Ein Blick in den Duden weitet meinen Blick. Die Herkunft des Verbes ‚warten‘, so wird ausgeführt, leitet sich vom Substantiv ‚Warte‘ ab, bedeute daher: ‚den Blick auf etwas richten‘. Die Ausgangsbedeutung gehe im Lauf der Zeit über in ‘achthaben, sorgen, pflegen’, auch ‘seinen Blick auf das Begehrte richten, das man zu erhalten hofft’, und führe zu der heute allgemein üblichen Bedeutung von ‘harren’, ‚ausharren‘. Ich entnehme den Ausführungen auch, dass damit ‚Wärter‘ verbunden sei. Also ein ‚Aufseher‘, ein ‚Türöffner‘ und ein ‚Pfleger‘. Das Verb ‚aufwarten‘ sei auch davon herzuleiten, was wiederum ‚bedienen, dienen, seine Gunst erweisen‘ bedeute.
Vielleicht schwirren die vielen Begriffe und deren Bedeutung nun wild in Ihrem Kopf herum. Mir ist deutlich geworden, dass ‚ausharren‘ nur eine Seite dieses Verbes ist. So scheint mir, dass plötzlich alles, was mir und wohl auch Ihnen begegnet, darin seine Berechtigung finden kann. Das Geheimnis des Weihnachtsfestes, das tiefe Geheimnis der Menschwerdung Gottes ist wohl weiter, als nur dem persönlichen Gefühl des ‚Ausharrens‘ stattzuhalten.

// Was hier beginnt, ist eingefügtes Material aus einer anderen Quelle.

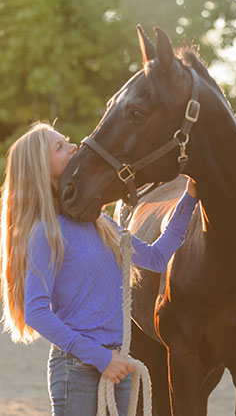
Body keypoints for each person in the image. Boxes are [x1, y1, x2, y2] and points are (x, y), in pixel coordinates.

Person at [0, 121, 198, 416]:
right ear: (40, 167)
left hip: (117, 364)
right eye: (60, 147)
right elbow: (37, 312)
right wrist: (100, 358)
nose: (74, 147)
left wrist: (191, 197)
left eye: (67, 141)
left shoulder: (101, 222)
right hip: (77, 371)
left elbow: (157, 257)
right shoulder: (46, 232)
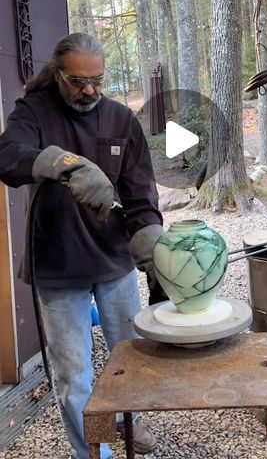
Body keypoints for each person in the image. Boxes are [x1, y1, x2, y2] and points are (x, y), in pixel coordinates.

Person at [0, 33, 165, 459]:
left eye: (98, 80)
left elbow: (140, 189)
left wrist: (148, 233)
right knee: (74, 375)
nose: (89, 90)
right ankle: (95, 453)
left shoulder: (120, 120)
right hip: (57, 265)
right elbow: (8, 156)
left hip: (114, 261)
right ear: (57, 75)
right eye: (77, 81)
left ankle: (129, 422)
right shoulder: (34, 111)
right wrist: (63, 164)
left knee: (129, 357)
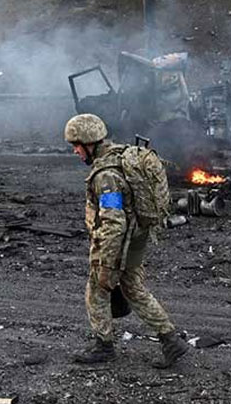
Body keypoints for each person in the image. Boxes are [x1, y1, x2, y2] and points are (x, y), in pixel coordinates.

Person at [64, 113, 188, 367]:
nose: (75, 152)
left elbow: (113, 221)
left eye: (77, 146)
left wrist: (106, 262)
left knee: (97, 289)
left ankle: (104, 346)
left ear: (90, 143)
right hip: (136, 237)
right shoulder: (120, 154)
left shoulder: (106, 177)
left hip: (119, 240)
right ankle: (170, 339)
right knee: (134, 288)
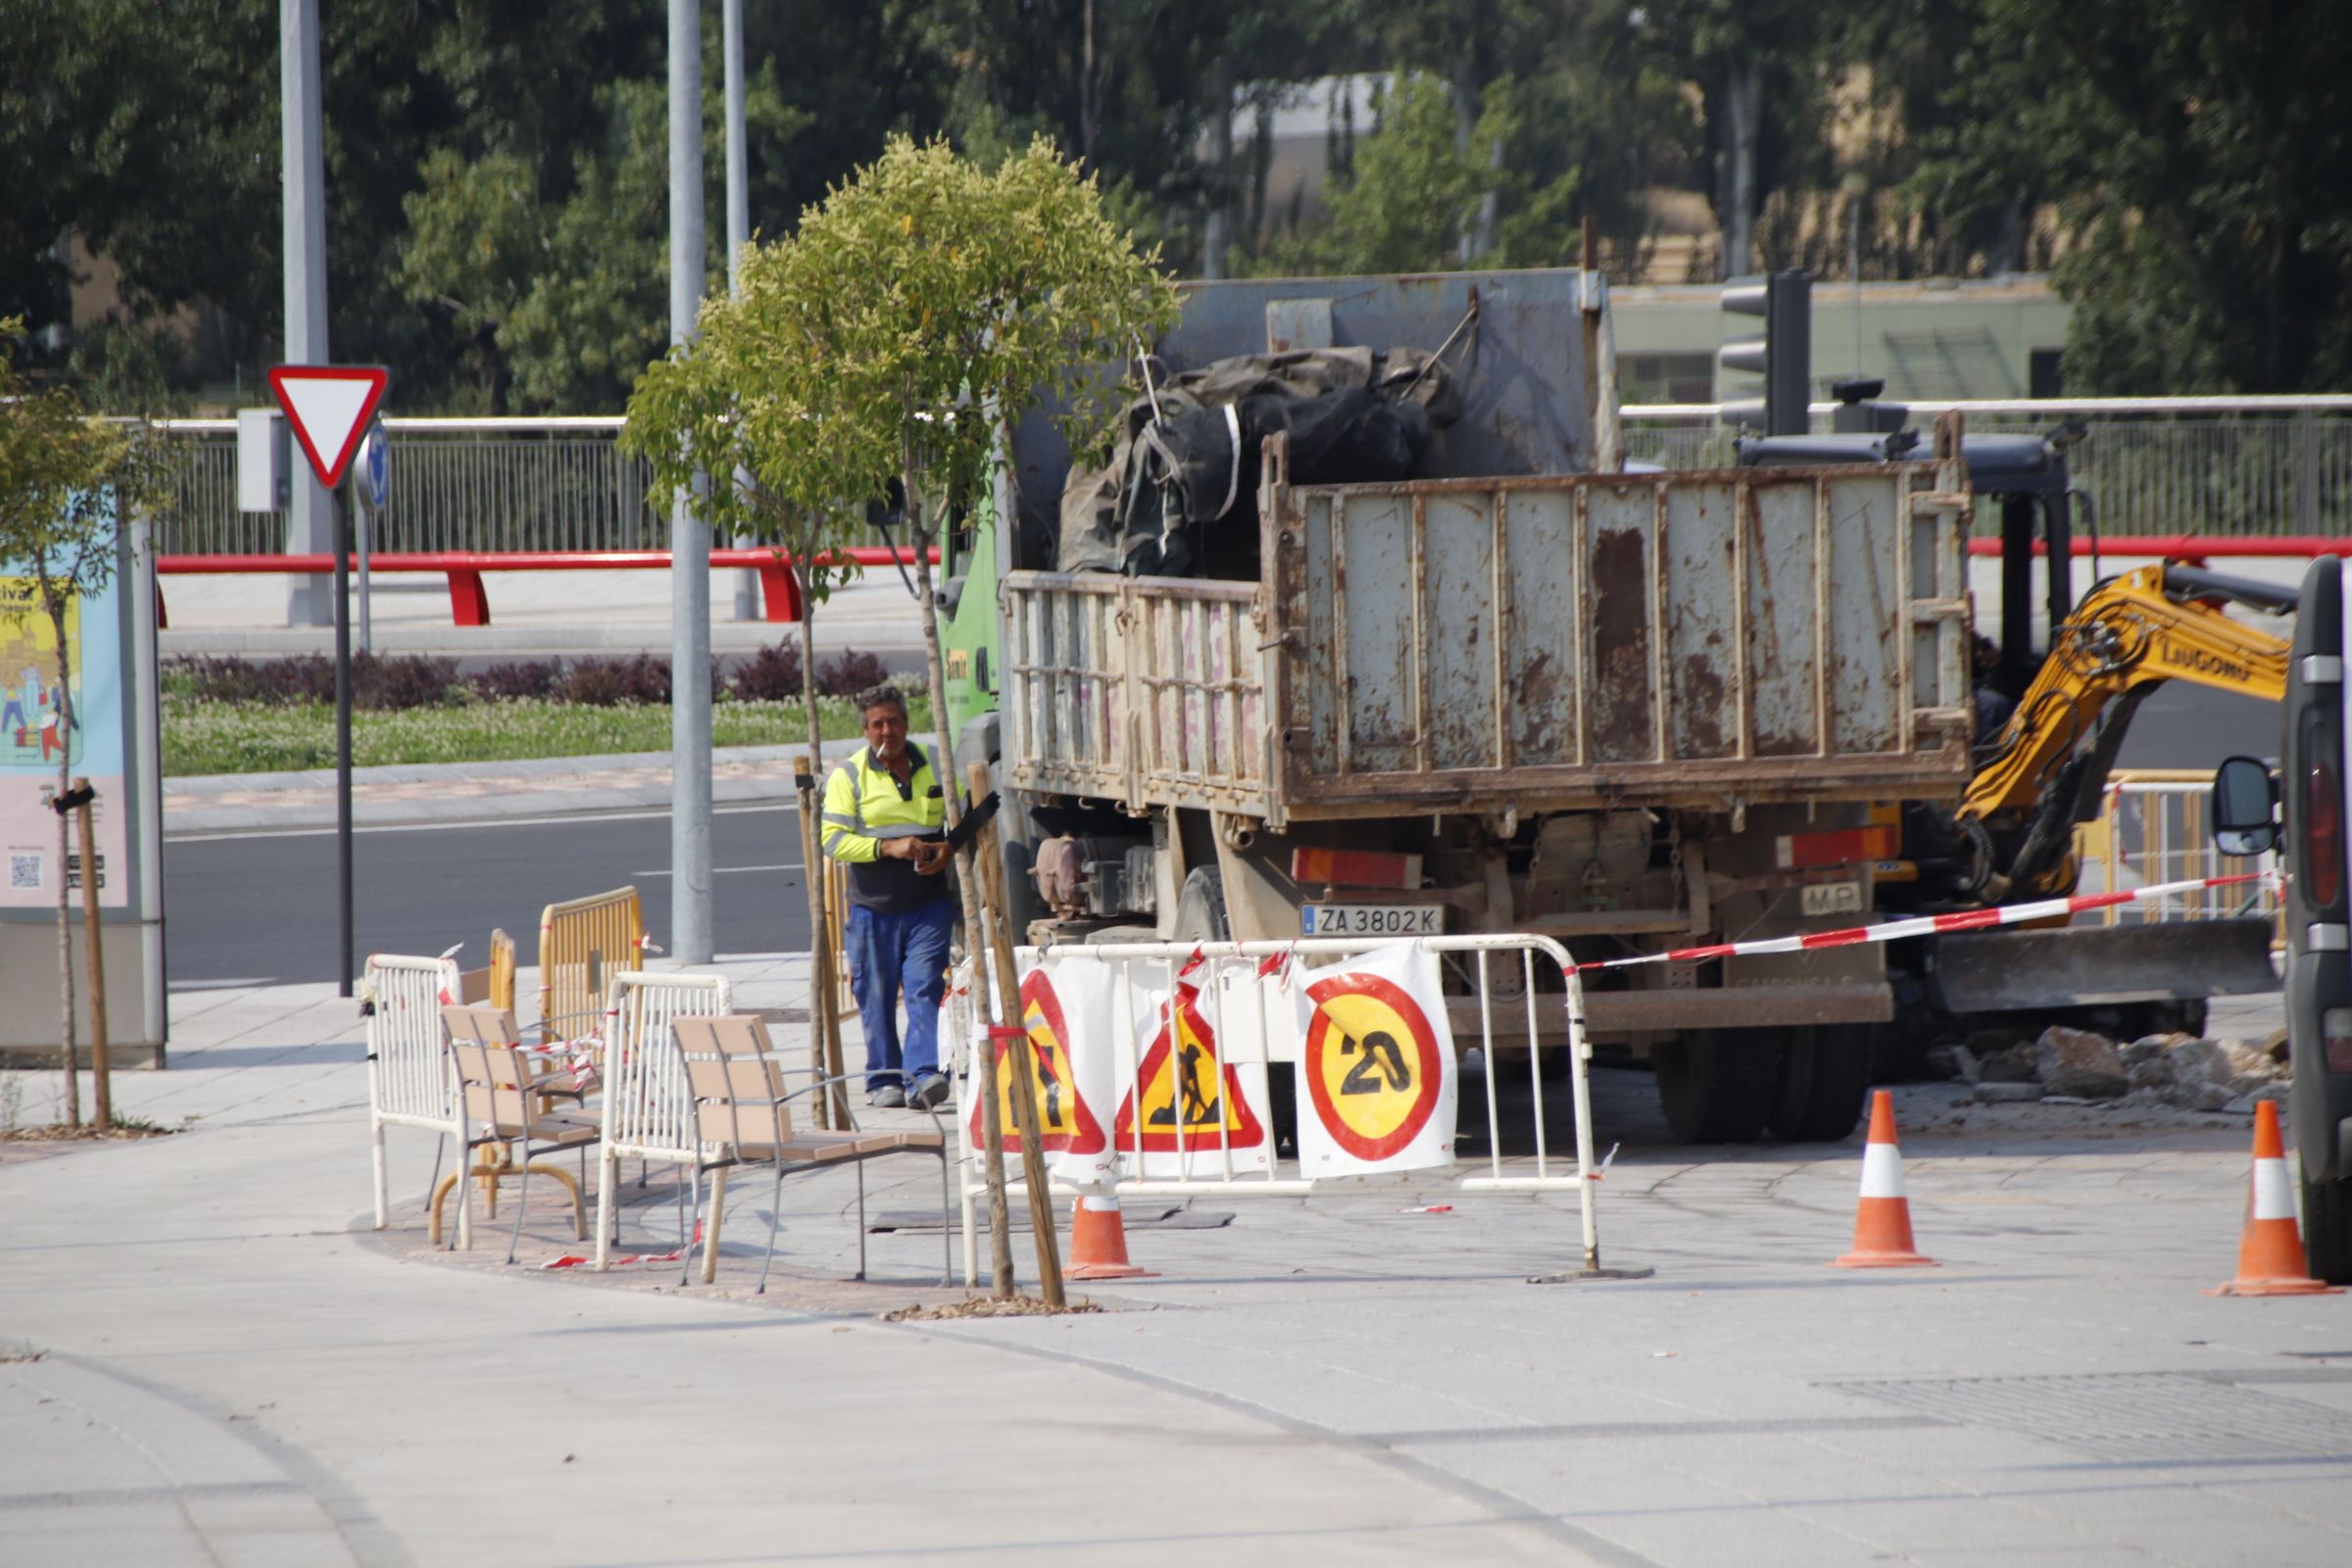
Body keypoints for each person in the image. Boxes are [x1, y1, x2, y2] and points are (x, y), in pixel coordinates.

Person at [820, 683, 956, 1109]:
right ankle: (884, 1079)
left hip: (928, 904)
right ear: (865, 730)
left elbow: (960, 820)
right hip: (872, 910)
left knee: (924, 986)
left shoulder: (934, 763)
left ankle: (923, 1076)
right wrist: (888, 847)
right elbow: (833, 841)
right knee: (874, 995)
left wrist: (947, 848)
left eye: (893, 721)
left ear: (906, 723)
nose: (887, 731)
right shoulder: (848, 775)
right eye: (877, 724)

So weit die Bedeutungsgeschichte dieses Verbes ist, so weit scheint auch die Einladung, die Gott mit seiner Menschwerdung ausgesprochen hat. So lese ich heraus, dass es darauf ankommt, auf die Würde der Armen zu achten, für Gerechtigkeit und Frieden zu sorgen und eine Kultur der Geschwisterlichkeit zu pflegen. Ich sehe auch, dass ich zum ‚Türöffner‘ berufen bin, um Mauern überwinden zu helfen und neue Zugänge zu schaffen, die auch meine Kirche betreffen. Dem Nächsten mit Wertschätzung zu begegnen und zu dienen, um gemeinsam die uns verbindende Würde zu teilen und zu leben.

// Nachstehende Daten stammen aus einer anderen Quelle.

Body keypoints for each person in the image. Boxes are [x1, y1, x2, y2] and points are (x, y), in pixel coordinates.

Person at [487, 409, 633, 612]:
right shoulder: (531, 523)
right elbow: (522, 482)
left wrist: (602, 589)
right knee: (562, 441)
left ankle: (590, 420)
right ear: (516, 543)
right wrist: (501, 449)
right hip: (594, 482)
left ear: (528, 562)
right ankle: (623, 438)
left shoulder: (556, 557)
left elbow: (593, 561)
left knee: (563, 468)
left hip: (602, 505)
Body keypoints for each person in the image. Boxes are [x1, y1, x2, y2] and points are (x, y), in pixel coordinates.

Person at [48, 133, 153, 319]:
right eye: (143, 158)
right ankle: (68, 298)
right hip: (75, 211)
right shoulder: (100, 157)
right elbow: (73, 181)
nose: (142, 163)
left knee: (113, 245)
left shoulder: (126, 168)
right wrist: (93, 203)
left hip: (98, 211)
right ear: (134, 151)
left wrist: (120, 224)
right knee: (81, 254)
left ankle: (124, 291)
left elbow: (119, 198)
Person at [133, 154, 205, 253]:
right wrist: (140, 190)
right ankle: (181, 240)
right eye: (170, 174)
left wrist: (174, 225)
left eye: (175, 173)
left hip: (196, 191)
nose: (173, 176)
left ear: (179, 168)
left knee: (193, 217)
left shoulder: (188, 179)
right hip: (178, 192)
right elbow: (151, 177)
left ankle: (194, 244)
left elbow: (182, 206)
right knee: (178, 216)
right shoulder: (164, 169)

Eine prall gefüllte Schüssel mit Vorschlägen, die in Gedanken vor Ihnen steht. Ich lade Sie natürlich ein, schon jetzt daraus zu kosten und sie zu probieren.
Ich möchte jedoch nicht dahingehend missverstanden werden, dass Sie jetzt schon die Plätzchen und Süßigkeiten plündern. In einem bin ich mir aber ganz sicher, wenn wir die Einladung Gottes nicht ergreifen, dann scheint auch die Reaktion meiner Mutter beim Plündern des Gebäcks verständlich. Es wäre ein Schweigen, das noch lange in unseren Herzen nachhallen würde.
Ich wünsche Ihnen von ganzem Herzen eine gesegnete Zeit, viel Spaß beim Backen und auch beim Harren auf den Genuss der Köstlichkeiten. Ich wünsche Ihnen Gottes reichen Segen für die kommende Zeit und auch das bald beginnende Jahr.
Ich denke, dass wir uns alle ganz tief den Frieden wünschen für alle Menschen auf unserer Erde.